In ASK LBMC, a part of the Long Beach Media Collaborative’s series Strengthening the Signal, our reporters answer your questions about the digital divide in Long Beach. To submit your question or vote on what the next question we tackle will be, click here.

Vickie Jones and 10-year-old grandson, Quincy Taylor, are fixtures at Long Beach’s Michelle Obama Neighborhood Library.

“We’re here every day after my grandson gets out of school,” Jones said.

They can be found at one of several sprawling banks of computers. Jones said she has a “small laptop” at home, but can’t afford a broadband subscription. So she heads to the library so Quincy, a fourth-grader at Jane Addams Elementary School, can do his online homework. She goes online, too.

“We use it for everything,” Jones said. “I use it for my craft things. He uses it to learn.”

Vickie Jones looks over the shoulder of her grandson, Quincy Taylor, 10, as he works on his match homework on the computer at the Michelle Obama Library in North Long Beach on Thursday, November 9, 2017. Jones, who can’t afford internet, spends each day after school with her grandsons as they do their homework on the computers at the library. (Photo by Scott Varley, Press-Telegram/SCNG)

“He’s supposed to be working on homework and after that I told him he can get on his games,” she said.

Michelle Obama and other city-run libraries play a role in putting computers in the hands of schoolchildren in an era when much homework is internet-based.

The 12-branch system is part of the answer to the top-ranked question readers have raised so far in response to the Long Beach Media Collaborative’s ongoing series on the digital divide.

That question is this: What can we do to get computers into the hands of low-income Long Beach students so that they have the computer literacy skills they need?

Students take advantage of the computers that are available at the Michelle Obama Library in North Long Beach on Thursday, November 9, 2017. (Photo by Scott Varley, Press-Telegram/SCNG)

More than issuing devices

It’s an important question. One that experts and officials have been wrestling with throughout California and the nation. And one that eludes easy answers.

Because the Long Beach Unified School District is the primary entity that educates the city’s low-income students, we put the question to Chris Eftychiou, a district spokesman.

“We’re seeing multiple solutions that continue to evolve,” Eftychiou said. “This work is more complex than issuing devices. Of course, the ideal solution would be to deal with the issue of poverty and reduce the impact of that root cause, which can affect learning in so many ways.”

Until poverty is significantly reduced, though, it will be important for schools to take the lead in making sure students have access to computers and the internet, experts say.

Ideally, said Sunne Wright McPeak, chief executive officer and president of the California Emerging Technology Fund, an advocacy group with offices in Los Angeles and San Francisco, the district serving a particular community should place a school-purchased device, with a keyboard, in the hands of each low-income student.

Families and students take advantage of the available internet connected computers at the Michelle Obama Library in North Long Beach on Thursday, November 9, 2017. (Photo by Scott Varley, Press-Telegram/SCNG)

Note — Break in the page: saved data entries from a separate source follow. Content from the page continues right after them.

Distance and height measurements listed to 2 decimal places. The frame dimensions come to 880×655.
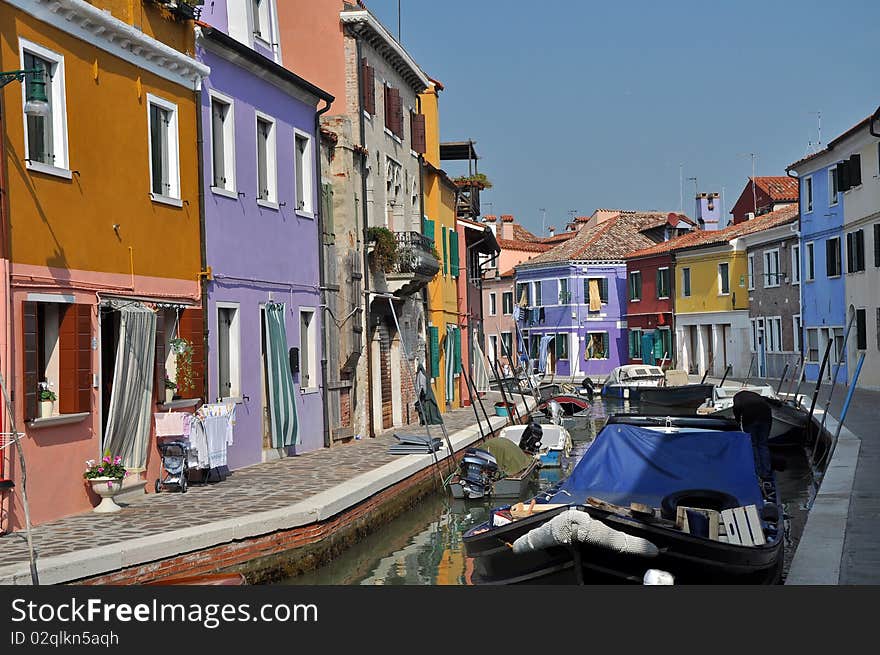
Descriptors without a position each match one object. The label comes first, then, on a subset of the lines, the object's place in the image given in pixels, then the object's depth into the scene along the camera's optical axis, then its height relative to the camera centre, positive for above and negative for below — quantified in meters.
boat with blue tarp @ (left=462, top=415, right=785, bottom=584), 10.53 -1.82
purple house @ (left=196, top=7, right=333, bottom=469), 17.28 +1.90
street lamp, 11.38 +2.73
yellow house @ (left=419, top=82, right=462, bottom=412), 32.50 +2.27
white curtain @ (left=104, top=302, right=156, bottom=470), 14.08 -0.38
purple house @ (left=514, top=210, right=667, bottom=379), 59.19 +1.63
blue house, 39.56 +2.65
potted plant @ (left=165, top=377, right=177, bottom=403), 15.47 -0.42
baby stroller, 14.88 -1.39
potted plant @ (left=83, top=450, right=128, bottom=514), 13.25 -1.38
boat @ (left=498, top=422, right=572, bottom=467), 24.14 -2.09
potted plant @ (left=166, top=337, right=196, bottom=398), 15.72 -0.08
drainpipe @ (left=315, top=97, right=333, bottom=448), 21.39 +1.16
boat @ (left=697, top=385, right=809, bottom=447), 26.15 -2.00
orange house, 12.20 +1.55
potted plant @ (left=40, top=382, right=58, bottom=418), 12.73 -0.43
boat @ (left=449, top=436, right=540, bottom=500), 19.23 -2.19
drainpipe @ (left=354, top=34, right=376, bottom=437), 24.02 +1.72
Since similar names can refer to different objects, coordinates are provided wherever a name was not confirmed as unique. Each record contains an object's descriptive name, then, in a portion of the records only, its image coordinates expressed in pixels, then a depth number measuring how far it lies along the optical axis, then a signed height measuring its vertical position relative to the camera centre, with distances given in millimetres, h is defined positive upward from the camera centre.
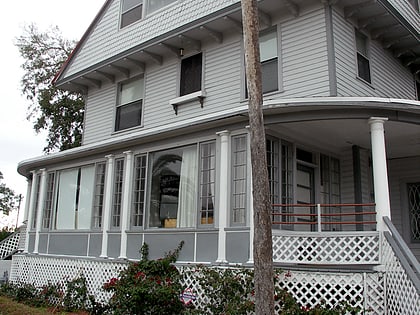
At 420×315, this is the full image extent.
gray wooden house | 7746 +2510
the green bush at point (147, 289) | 8148 -587
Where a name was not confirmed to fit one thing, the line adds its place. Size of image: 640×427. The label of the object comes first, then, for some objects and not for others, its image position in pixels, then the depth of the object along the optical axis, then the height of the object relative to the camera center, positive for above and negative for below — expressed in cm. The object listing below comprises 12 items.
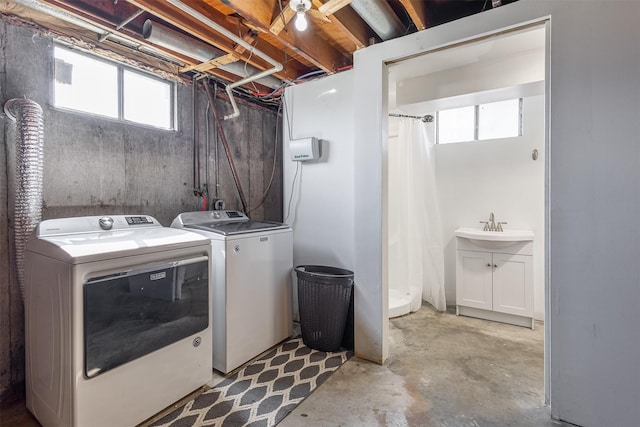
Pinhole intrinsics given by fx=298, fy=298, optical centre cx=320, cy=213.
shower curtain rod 329 +107
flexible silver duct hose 164 +24
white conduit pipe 171 +117
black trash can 232 -75
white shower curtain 333 +4
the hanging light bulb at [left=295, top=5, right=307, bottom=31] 161 +104
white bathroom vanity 281 -63
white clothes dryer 140 -56
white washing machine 207 -53
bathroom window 319 +101
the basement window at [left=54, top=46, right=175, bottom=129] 200 +93
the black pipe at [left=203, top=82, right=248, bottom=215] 276 +65
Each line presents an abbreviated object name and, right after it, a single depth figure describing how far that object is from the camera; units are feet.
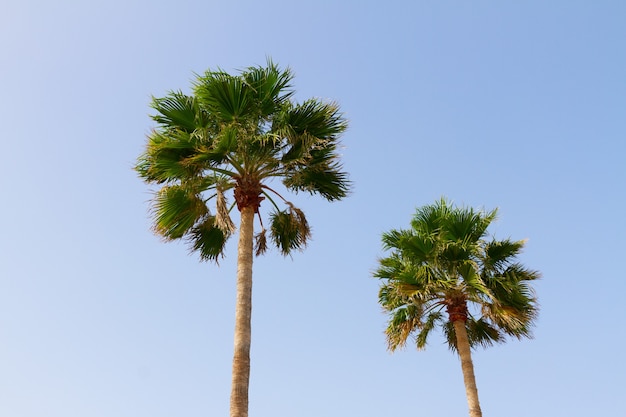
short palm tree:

70 percent from low-income households

Long Beach has made strides in that direction.

Officials said the district has issued 58,000 Chromebooks and 11,000 iPads. Total district enrollment is 74,000.

Vanitha Chandrasekhar, education technology coordinator for Long Beach Unified, said the district began updating school labs around 2010 so kids could practice on computers and develop keyboard skills. Since then, Wi-Fi has been piped into classrooms and the internet has been weaved into virtually every facet of educational life.

“Because about 70 percent of students in our school district come from low-income households, and we have systematically integrated technology into our curriculum, we are providing opportunities for students from all walks of life to develop computer literacy,” Eftychiou said.

In the teen area at the Michelle Obama Library, some students do homework while others play games or watch videos on the computer in North Long Beach on Thursday, November 9, 2017. (Photo by Scott Varley, Press-Telegram/SCNG)

Libraries and groups

But the schools can’t do it all. So it helps to have city libraries involved, too.

“Each library has computers available for community members to access the internet,” said Kerry Gerot, a spokeswoman for the city of Long Beach. “Each library also offers wireless so that community members can access the internet on their own devices such as mobile phones and laptops.”

Most libraries have family learning centers, where kids can get help with homework, Gerot added.

According to a list provided by the city, there are more than 260 computers at the libraries.

Community groups put computers in the hands of low-income children, too.

Centro C.H.A. has a technology center, for example, that has a dozen computers. The YMCA of Greater Long Beach has dozens more available for public use. Other groups such as human-I-T take donated personal computers and laptops, refurbish them and give them to low-income households for free.

In short, the answer is it will take a team effort.